Ever been around a campfire with your family telling stories? Or a dinner table? What stories stuck with you? What stories did you find yourself trying to decipher in your brain waaaay too young to fully understand later? (“But what does it mean to Duck the Fodgers anyway...”) What stories did you hear and go, “yeah...I’m going to be like that when I’m big!”

Whenever the grown-ups got to talking, I’d always try to hang out around my Dad and his friends or family soaking their stories in. I loved it when they’d forget I was there and talked openly and shared stories that were totally inappropriate for me to hear. I’d do my best to try not to say anything so I wouldn’t get noticed and could keep listening, but eventually I’d decide it was safe and I’d throw my opinion in on something WAY over my head (“Hey, maybe you should stop talking so much and listen to your wife more, Uncle Larry!”) and then, of course, they’d realize I was in the room and my cover was blown and it was back to the kids table for me.

There were also the stories my brothers and I would beg my Dad to tell us, and we were delighted when we could get him to share stories of the times he got in trouble.
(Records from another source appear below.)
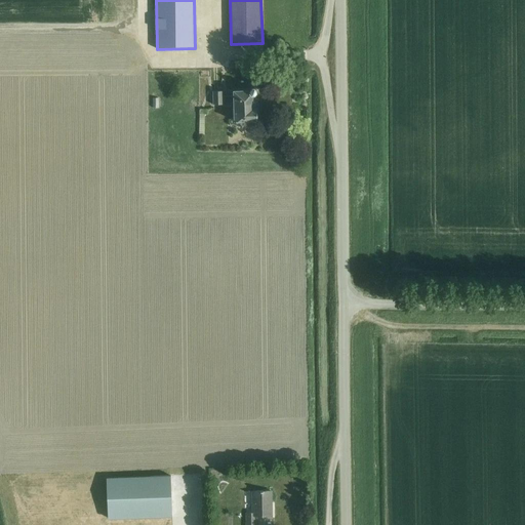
[(234,99),(234,120),(256,120),(256,107),(254,107),(254,94),(256,94),(256,88),(249,88),(249,90),(233,90),(233,94),(224,95),(224,90),(212,90),(212,104),(224,103),(224,99),(234,99)]
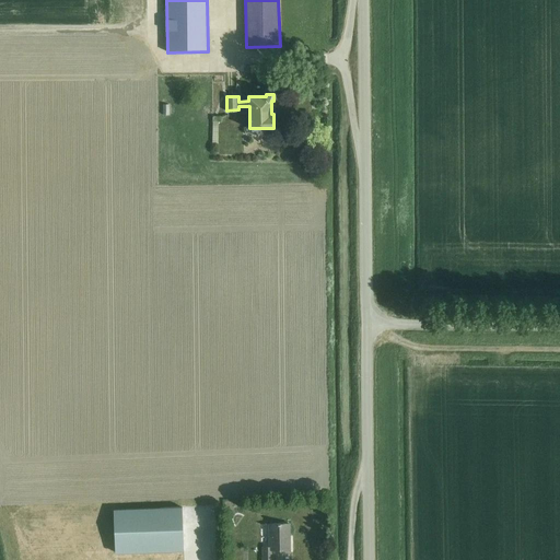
[(184,551),(183,508),(138,509),(116,510),(116,520),(117,553),(164,552),(184,551)]
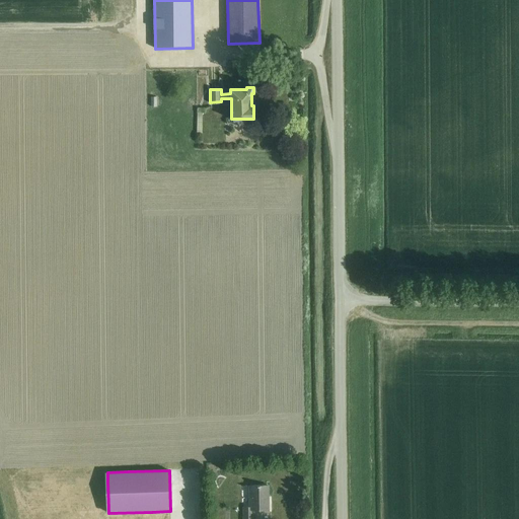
[(268,509),(268,486),(249,486),(249,506),(242,506),(242,518),(251,518),(252,509),(268,509)]
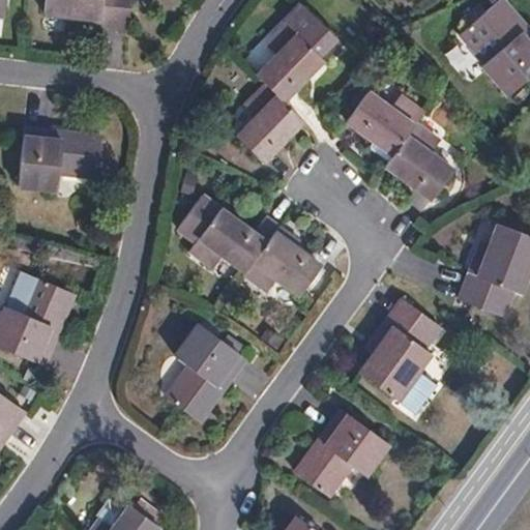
[(46,0),(45,20),(66,22),(85,23),(84,32),(123,36),(125,0),(46,0)]
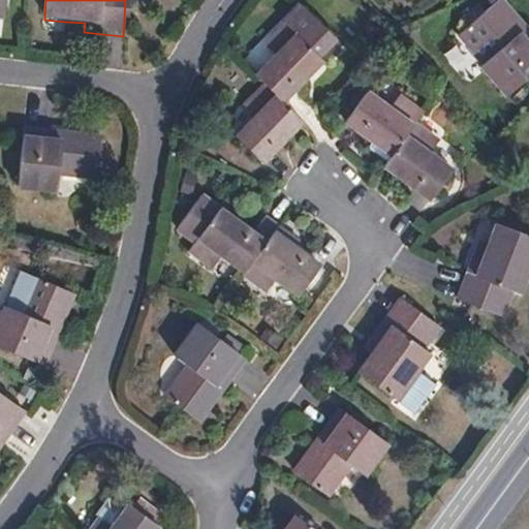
[(509,0),(498,0),(471,23),(493,52),(479,62),(506,97),(528,80),(528,39),(527,41),(518,28),(526,22),(509,0)]
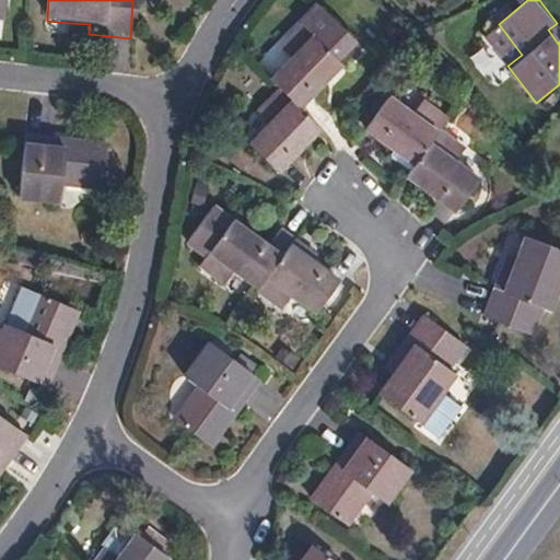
[(334,56),(351,36),(315,2),(275,46),(286,57),(266,78),(276,85),(296,105),(323,77),(317,72),(334,56)]
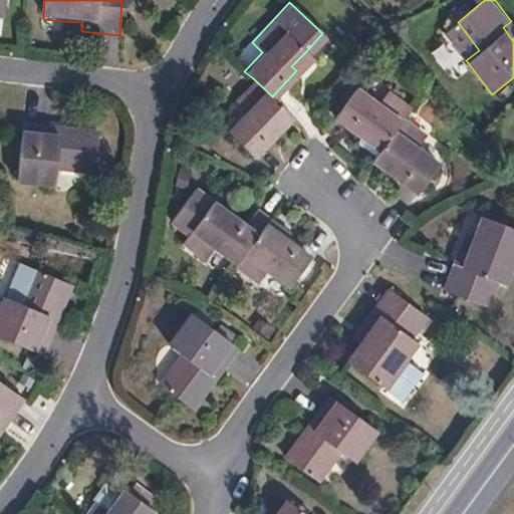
[(81,31),(82,22),(64,21),(63,30),(81,31)]
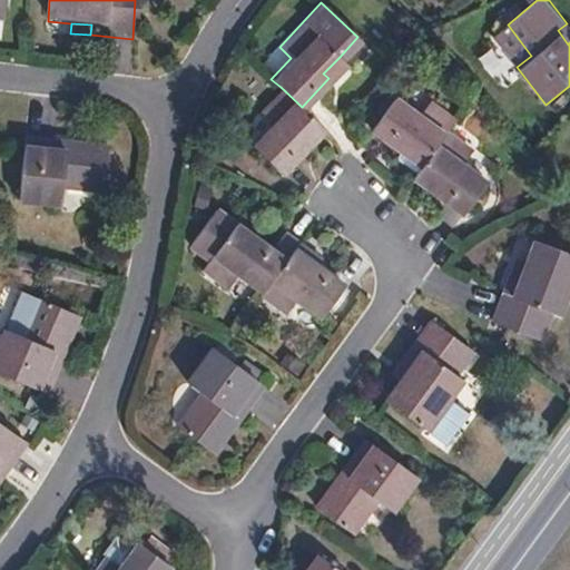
[(568,45),(569,42),(569,27),(567,23),(558,30),(568,45)]
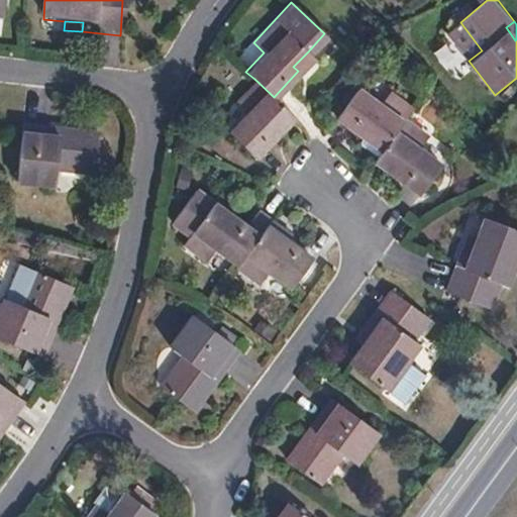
[(298,71),(312,56),(308,52),(293,67),(298,71)]
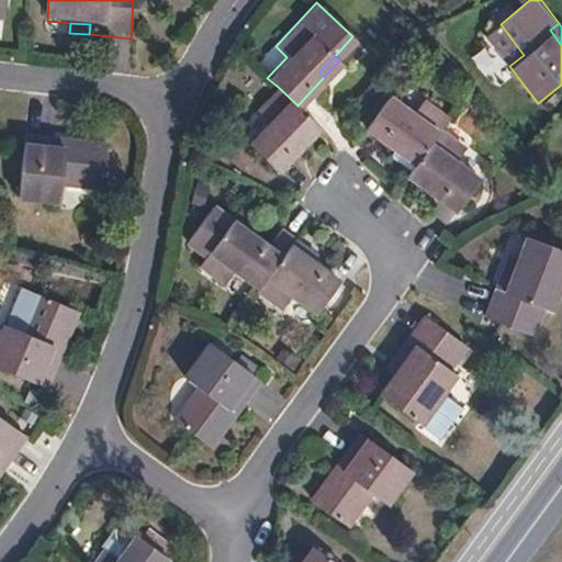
[(295,137),(312,120),(298,105),(277,86),(251,112),(263,124),(244,145),(273,173),(302,143),(295,137)]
My kids are the same, I don’t know what wisdom was gleaned from it, but I spent an hour last night telling my kids all about how our pet cat growing up would attack anyone who came near it.
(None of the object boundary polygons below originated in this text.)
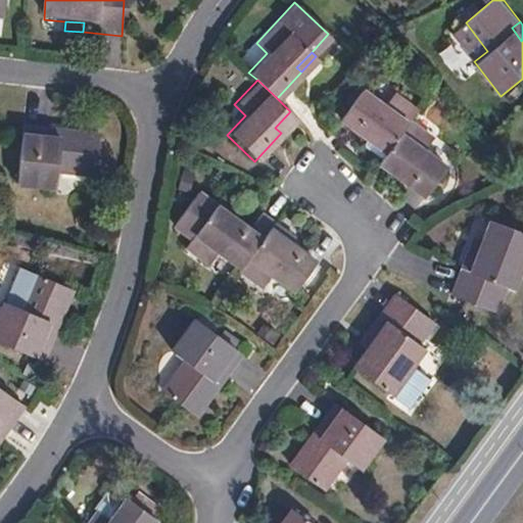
[(412,117),(420,106),(395,89),(386,101),(364,85),(342,115),(371,137),(375,130),(392,144),(412,117)]
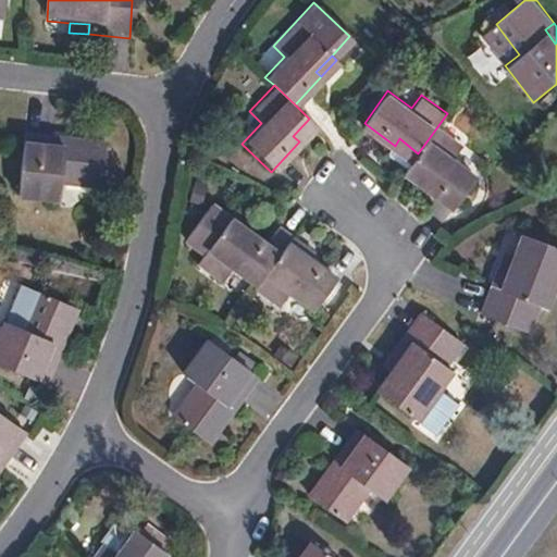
[(299,141),(316,124),(309,119),(293,136),(299,141)]
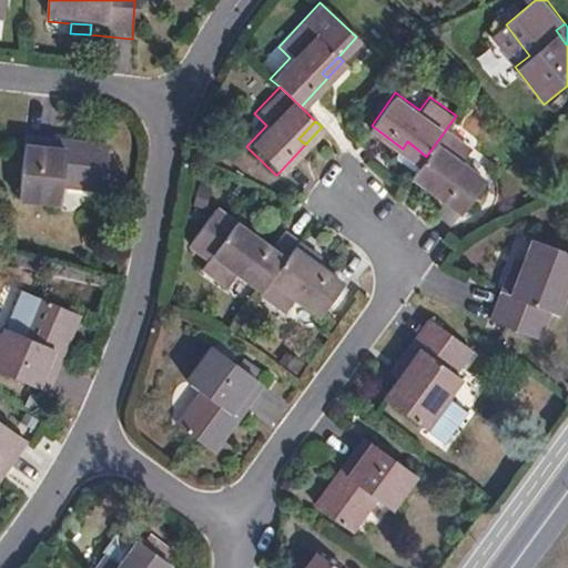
[(465,212),(490,178),(466,161),(477,149),(447,128),(426,156),(422,162),(418,166),(438,181),(433,189),(465,212)]
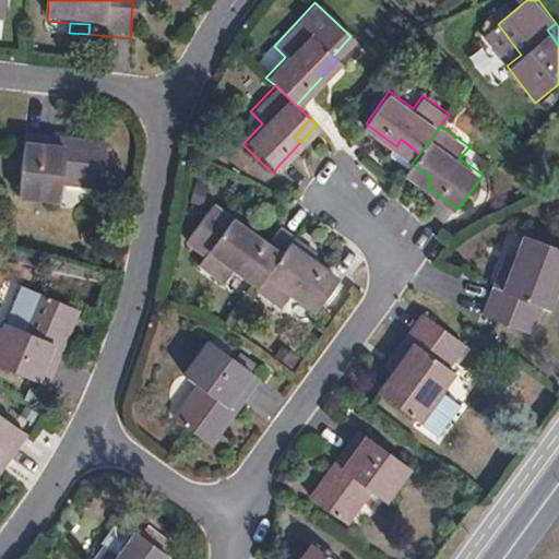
[(22,132),(18,198),(58,202),(61,182),(100,187),(105,142),(70,138),(69,147),(51,145),(52,135),(22,132)]
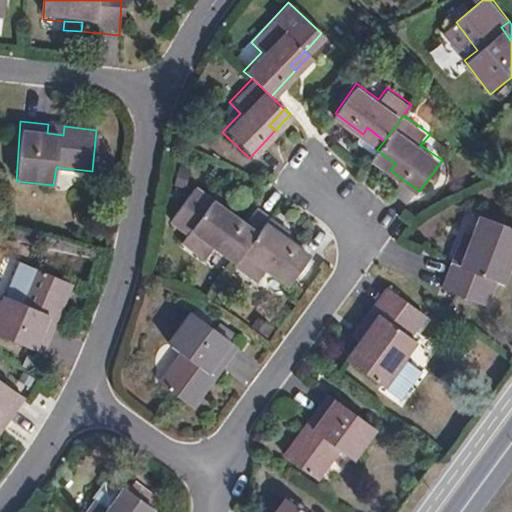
[(63,135),(64,126),(48,124),(47,133),(63,135)]
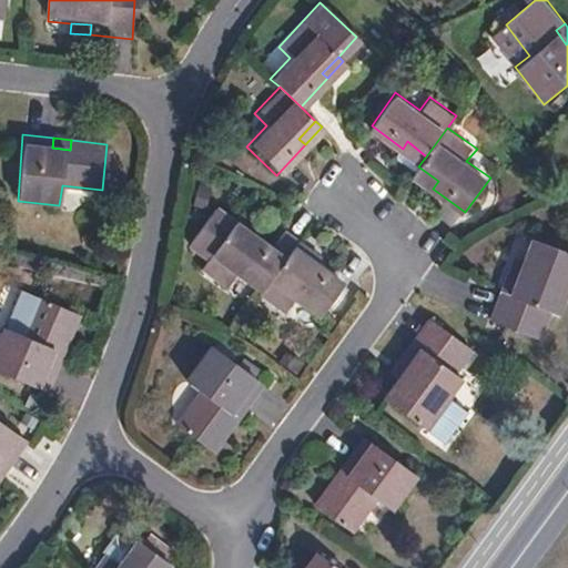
[(426,156),(407,141),(403,149),(422,162),(426,156)]
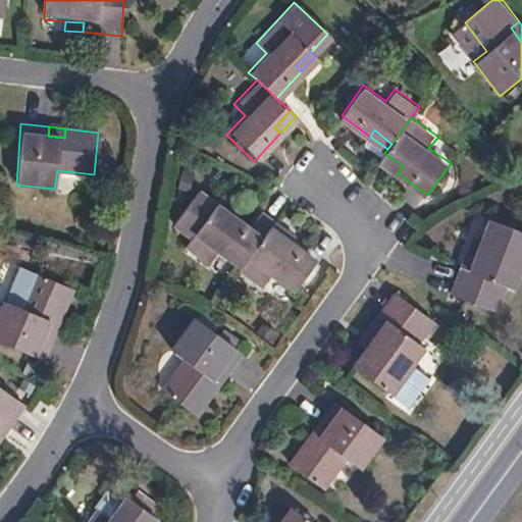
[(403,166),(384,153),(379,160),(398,173),(403,166)]
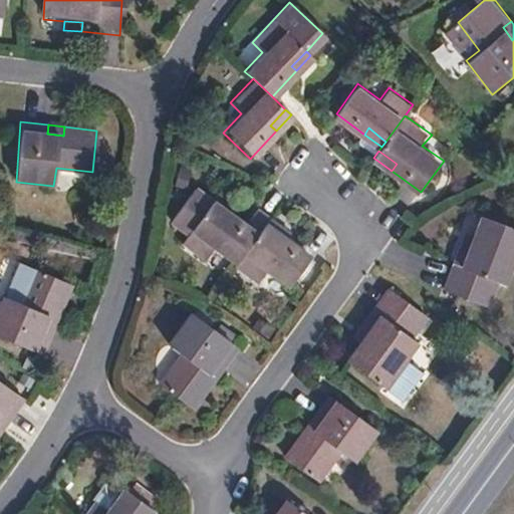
[(186,234),(180,242),(204,261),(212,250),(235,267),(262,231),(271,219),(257,210),(244,227),(227,214),(223,219),(207,206),(210,202),(194,190),(170,222),(186,234)]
I can think of a lot of stories my Dad shared with me, and even the ones that were not deep but just fun directly affected me. Like Vinnie and his Dad, a lot of the stories from our Dads past help define our futures, because their stories, worldviews, and examples help shape how we see our lives. It’s like, we’re trying to figure this world out, and for better or worse, the examples set and paths charted by our Dads often lead us. We’re all hoping someone knows the way and we’re looking to our Dads to guide us.

Later in the song, when Vinnie asks, “Whatever happened to the New York gentlemen?
And his Dads perfect answer is, “Son, you’re looking at one”. Later in the song, Vinnie sings it of himself,
“Whatever happened to the New York gentlemen?/You’re looking at one”.

Be it encouraging or scary to you, in a lot of ways, your kids follow your path. Last night I looked up at my son as he was decimating a bag of Cheetos, and thought about how my Dad and brothers and I left no Dorito safe from being devoured, and all I could think was, “Yea...that’s my kid”.

But that’s a little thing, right? That’s just the genetics. What about the big stuff?

Because if you’re any kind of involved Dad at all it makes you wonder...what am I teaching my kids? What are they going to remember? What stories are they hearing? What am I passing down that's going to shape their worldview?

A lot of it is just stuff they’re going to pick up being around each other. But a lot of it is stuff that you can control, and that we can be careful to ensure they remember. We can be really involved and help leave lasting impressions and memories that are good and impactful.

This last weekend my Daughter told my wife she’d hoped she’d have time to bake with me and teach me some more dance moves she learned at her dance class, so, of course, I made sure we did it. Also, this weekend my son and I got to watch a doubleheader of Guardians of the Galaxy 1 and 2 for his first time, so I hope I’m doing something right there. I hope they remember times like that we’ve had together.

But, of course, you can’t control everything they remember.

Recently, they were bickering and it was getting on my nerves so, like a typical Dad I yelled out, “Hey! Do you know what I hate?”

“Technology!” Answered my son.
“Self-checkout lines!” Answered my daughter.
“Uhm...yes...well, no. I wanted you to say, ‘fighting with each other” remember what they remember. I’d really be bummed if at my funeral they’ll say, “And here lies my Dad, who did a lot of stuff but mostly he is remembered for his intense hatred of technology and his eternal loathing of self-checkout lines”.

But that’s what this blog is going to be all about. It’s a fun blog to write, and hopefully to read, and I’m hoping we can all really learn and grow from this. I, for one, am genuinely thinking through what I’m passing down to my kids.

And I really, really hope I won’t only be remembered for how much I don’t like self-checkout lines.